[Task objective]
The full listing is to be transcribed exactly, with each picture left out.

[Material supplied]

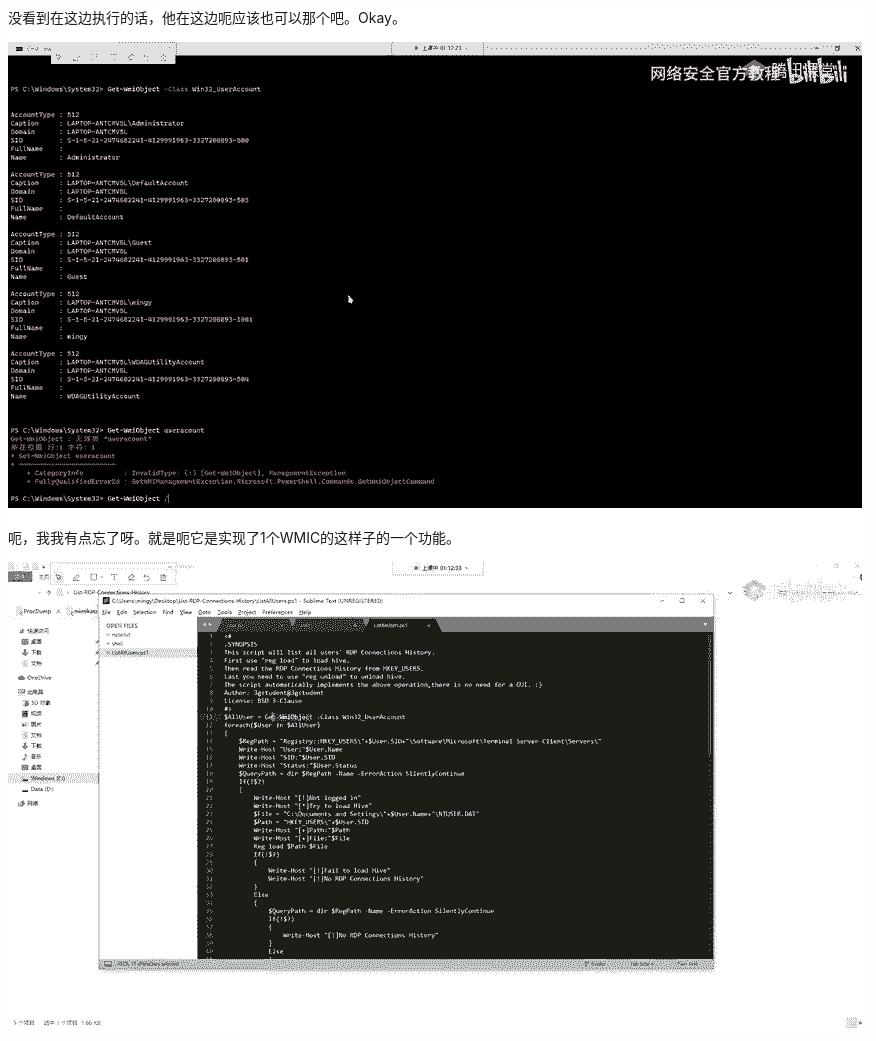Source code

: 没看到在这边执行的话，他在这边呃应该也可以那个吧。Okay。

![](img/5420dad61b54e2231ed725d7806d03ce_217.png)

呃，我我有点忘了呀。就是呃它是实现了1个WMIC的这样子的一个功能。

![](img/5420dad61b54e2231ed725d7806d03ce_219.png)
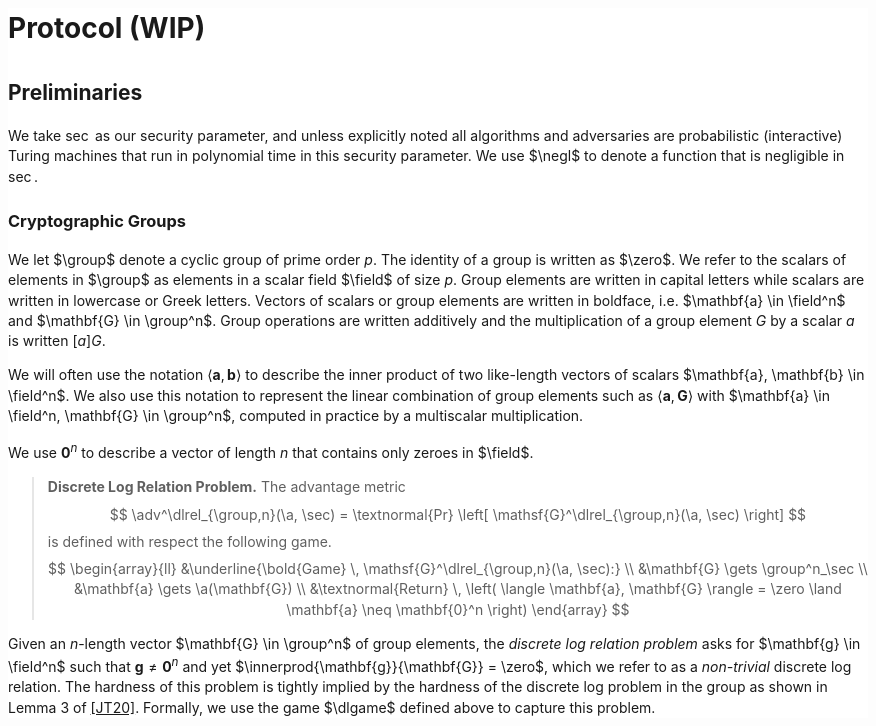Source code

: # Protocol (WIP)

## Preliminaries

We take $\sec$ as our security parameter, and unless explicitly noted all
algorithms and adversaries are probabilistic (interactive) Turing machines that
run in polynomial time in this security parameter. We use $\negl$ to denote a
function that is negligible in $\sec$.

### Cryptographic Groups

We let $\group$ denote a cyclic group of prime order $p$. The identity of a
group is written as $\zero$. We refer to the scalars of elements in $\group$ as
elements in a scalar field $\field$ of size $p$. Group elements are written in
capital letters while scalars are written in lowercase or Greek letters. Vectors
of scalars or group elements are written in boldface, i.e. $\mathbf{a} \in
\field^n$ and $\mathbf{G} \in \group^n$. Group operations are written additively
and the multiplication of a group element $G$ by a scalar $a$ is written $[a]
G$.

We will often use the notation $\langle \mathbf{a}, \mathbf{b} \rangle$ to
describe the inner product of two like-length vectors of scalars $\mathbf{a},
\mathbf{b} \in \field^n$. We also use this notation to represent the linear
combination of group elements such as $\langle \mathbf{a}, \mathbf{G} \rangle$
with $\mathbf{a} \in \field^n, \mathbf{G} \in \group^n$, computed in practice by
a multiscalar multiplication.

We use $\mathbf{0}^n$ to describe a vector of length $n$ that contains only
zeroes in $\field$.

> **Discrete Log Relation Problem.** The advantage metric
$$
\adv^\dlrel_{\group,n}(\a, \sec) = \textnormal{Pr} \left[ \mathsf{G}^\dlrel_{\group,n}(\a, \sec) \right]
$$
> is defined with respect the following game.
$$
\begin{array}{ll}
&\underline{\bold{Game} \, \mathsf{G}^\dlrel_{\group,n}(\a, \sec):} \\
&\mathbf{G} \gets \group^n_\sec \\
&\mathbf{a} \gets \a(\mathbf{G}) \\
&\textnormal{Return} \, \left( \langle \mathbf{a}, \mathbf{G} \rangle = \zero \land \mathbf{a} \neq \mathbf{0}^n \right)
\end{array}
$$

Given an $n$-length vector $\mathbf{G} \in \group^n$ of group elements, the
_discrete log relation problem_ asks for $\mathbf{g} \in \field^n$ such that
$\mathbf{g} \neq \mathbf{0}^n$ and yet $\innerprod{\mathbf{g}}{\mathbf{G}} =
\zero$, which we refer to as a _non-trivial_ discrete log relation. The hardness
of this problem is tightly implied by the hardness of the discrete log problem
in the group as shown in Lemma 3 of [[JT20]](https://eprint.iacr.org/2020/1213).
Formally, we use the game $\dlgame$ defined above to capture this problem.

[Problem solution]
Source code

: 没看到在这边执行的话，他在这边呃应该也可以那个吧。Okay。

![](img/5420dad61b54e2231ed725d7806d03ce_217.png)

呃，我我有点忘了呀。就是呃它是实现了1个WMIC的这样子的一个功能。

![](img/5420dad61b54e2231ed725d7806d03ce_219.png)
Source code

: # Protocol (WIP)

## Preliminaries

We take $\sec$ as our security parameter, and unless explicitly noted all
algorithms and adversaries are probabilistic (interactive) Turing machines that
run in polynomial time in this security parameter. We use $\negl$ to denote a
function that is negligible in $\sec$.

### Cryptographic Groups

We let $\group$ denote a cyclic group of prime order $p$. The identity of a
group is written as $\zero$. We refer to the scalars of elements in $\group$ as
elements in a scalar field $\field$ of size $p$. Group elements are written in
capital letters while scalars are written in lowercase or Greek letters. Vectors
of scalars or group elements are written in boldface, i.e. $\mathbf{a} \in
\field^n$ and $\mathbf{G} \in \group^n$. Group operations are written additively
and the multiplication of a group element $G$ by a scalar $a$ is written $[a]
G$.

We will often use the notation $\langle \mathbf{a}, \mathbf{b} \rangle$ to
describe the inner product of two like-length vectors of scalars $\mathbf{a},
\mathbf{b} \in \field^n$. We also use this notation to represent the linear
combination of group elements such as $\langle \mathbf{a}, \mathbf{G} \rangle$
with $\mathbf{a} \in \field^n, \mathbf{G} \in \group^n$, computed in practice by
a multiscalar multiplication.

We use $\mathbf{0}^n$ to describe a vector of length $n$ that contains only
zeroes in $\field$.

> **Discrete Log Relation Problem.** The advantage metric
$$
\adv^\dlrel_{\group,n}(\a, \sec) = \textnormal{Pr} \left[ \mathsf{G}^\dlrel_{\group,n}(\a, \sec) \right]
$$
> is defined with respect the following game.
$$
\begin{array}{ll}
&\underline{\bold{Game} \, \mathsf{G}^\dlrel_{\group,n}(\a, \sec):} \\
&\mathbf{G} \gets \group^n_\sec \\
&\mathbf{a} \gets \a(\mathbf{G}) \\
&\textnormal{Return} \, \left( \langle \mathbf{a}, \mathbf{G} \rangle = \zero \land \mathbf{a} \neq \mathbf{0}^n \right)
\end{array}
$$

Given an $n$-length vector $\mathbf{G} \in \group^n$ of group elements, the
_discrete log relation problem_ asks for $\mathbf{g} \in \field^n$ such that
$\mathbf{g} \neq \mathbf{0}^n$ and yet $\innerprod{\mathbf{g}}{\mathbf{G}} =
\zero$, which we refer to as a _non-trivial_ discrete log relation. The hardness
of this problem is tightly implied by the hardness of the discrete log problem
in the group as shown in Lemma 3 of [[JT20]](https://eprint.iacr.org/2020/1213).
Formally, we use the game $\dlgame$ defined above to capture this problem.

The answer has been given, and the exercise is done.